At the beginning of this school year, my best friend Garrett and I befriended a character. We met Joe in Evergreen’s bouldering gym. We were both very new there, but as months passed we learned that Joe was a regular. The first day we met him, Joe sported a pair of amusingly tight climbing pants, with giant brown patches on the thighs and knees and a bright red patch across the ass. Thus we dubbed him Joe the Pants. Never just Joe, always Joe the Pants, sometimes even just The Pants.

He climbed far better than Garrett or I.
“Try this!” he would mutter, punctuated by his signature giggle, before hanging impossibly from two fingers on one hand, and launching his heavy frame into the air to the next nearly-nonexistent hold, and hanging on effortlessly. Routes set and signed by Joe the Pants were seldom worth trying.

Sometimes Joe the Pants would fall off the face of the earth for weeks at a time. Folks who had been closer with him would tell us that Joe the Pants had been “dealing with some stuff”.

Figures. Who isn’t?

He would eventually reemerge in the gym, and tell some far fetched tale of how he had lost his phone learning to surf on the coast in the dead of November. For a stretch of about a month, he suffered from four cracked ribs. We saw him in the gym climbing more often that month than any time before or after.

Garrett and I had deduced that Joe the Pants was an A-Grade badass, worthy of our admiration.

The man was an enigma.

Ask someone if they knew Joe, and their reaction was more or less the same.

“Joe!? I love Joe”.

Sometimes they would tell some crazy story about how they had watched him eat a whole pack of cold hotdogs when they were climbing in Leavenworth or maybe how he had fallen twenty feet from a tree and risen unscathed.

Garrett and I fantasized about climbing the clock tower on campus, but would always laugh and remind ourselves that it was a task better left for Joe the Pants. Once he called Garrett at 2am to invite him to do just that, but Garrett had been asleep.

The last time Joe the Pants disappeared, he left promising to return with all his climbing gear, easily a grand worth, to give to Garrett for us to use. He never explained why. Garrett and I manufactured an explanation: Joe the Pants was getting rid of extra weight so that he could move into a van and travel the country, or escape to a distant beach to bum on cyan waves for the next two decades. We admired his supposed spirit of adventure, and spoke frequently of living the same way. Garrett recently sent me an email saying that when he “grew up”, he wanted to be just like Joe the Pants.

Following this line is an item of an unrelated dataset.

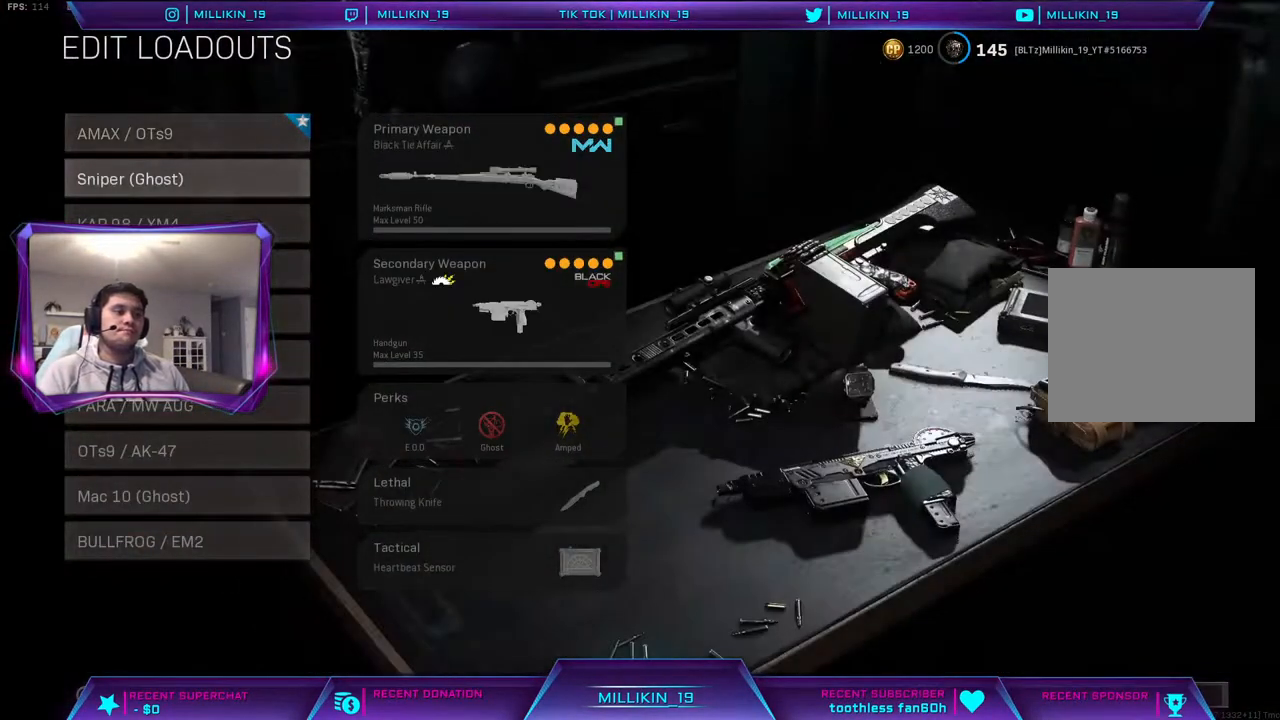
{"buttons": [], "left_stick": "center", "right_stick": "center", "events": [[200, "DPAD_DOWN", "down"], [317, "DPAD_DOWN", "up"]]}
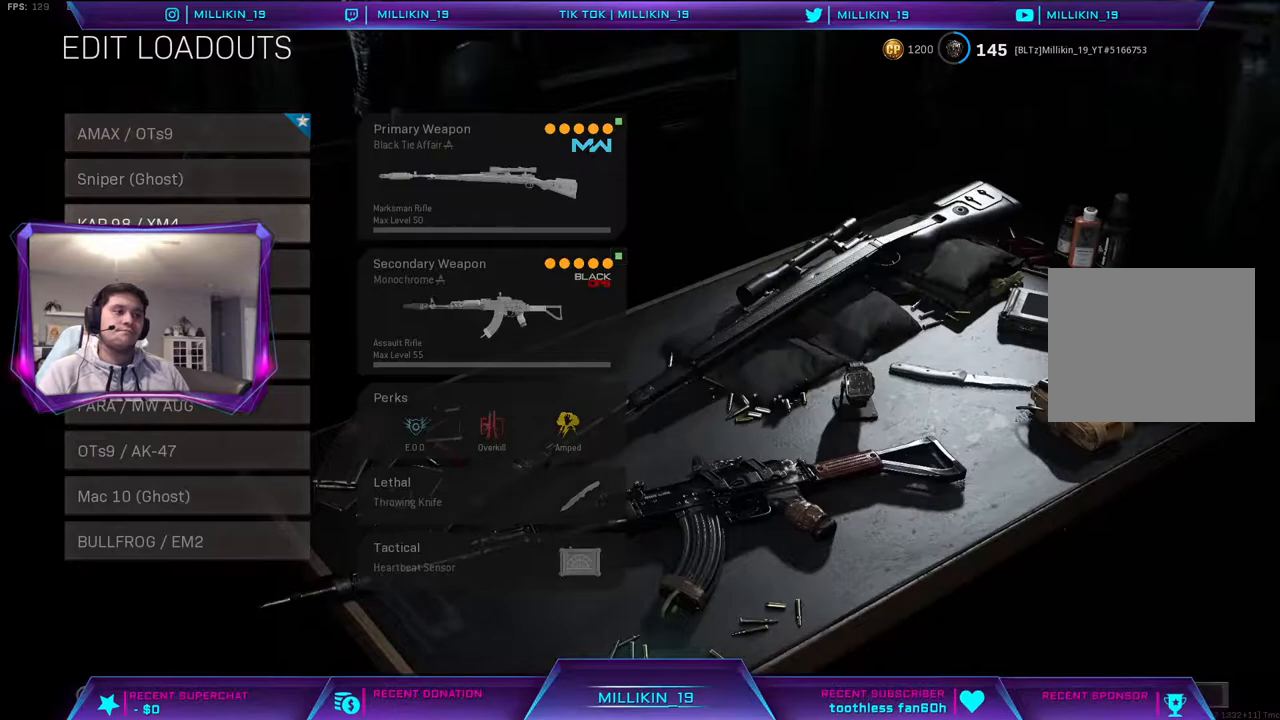
{"buttons": [], "left_stick": "center", "right_stick": "center", "events": [[317, "CROSS", "down"], [450, "CROSS", "up"]]}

No one else understood but he knew I would.

I learned via a photo of ropes, quickdraws, webbing and cams laid for display on the dormitory floor that Joe the Pants-a-Clause had paid Garrett a visit after I had come to Spain.

This morning my phone buzzed me into consciousness. Joe the Pants was dead. He had had an infection in his blood, and had probably known for a while.

It is very likely that he wasn’t the reckless, wild, walking adventure that Garrett and I had determined to be the foundation of his character. He was running out of time, that was all.

Those “punk” kids were on their way to school in their uniforms, pants pressed and ties straight. Who gives a shit what kind of music they listen to.

The bald guy at the slot machine had just bought a cup of coffee, and probably just dropped his disposable change in, taking a silly chance.

Turns out I’m the punk kid with a bad habit.

One thought on “Folding Pants

  1. arney

    Strange. You start off saying you pass judgments… The the whole piece is about your judgments, especially your judgments about Joe, a potentially interesting character. Even after his death, you just change your judgments about Joe. In effect, this is about you. I suggest you try writing something about Joe. Sounds worthy of one’s careful attention. Tip: Actually writing about someone else takes a lot of work. You have to write about what you know, not what you think.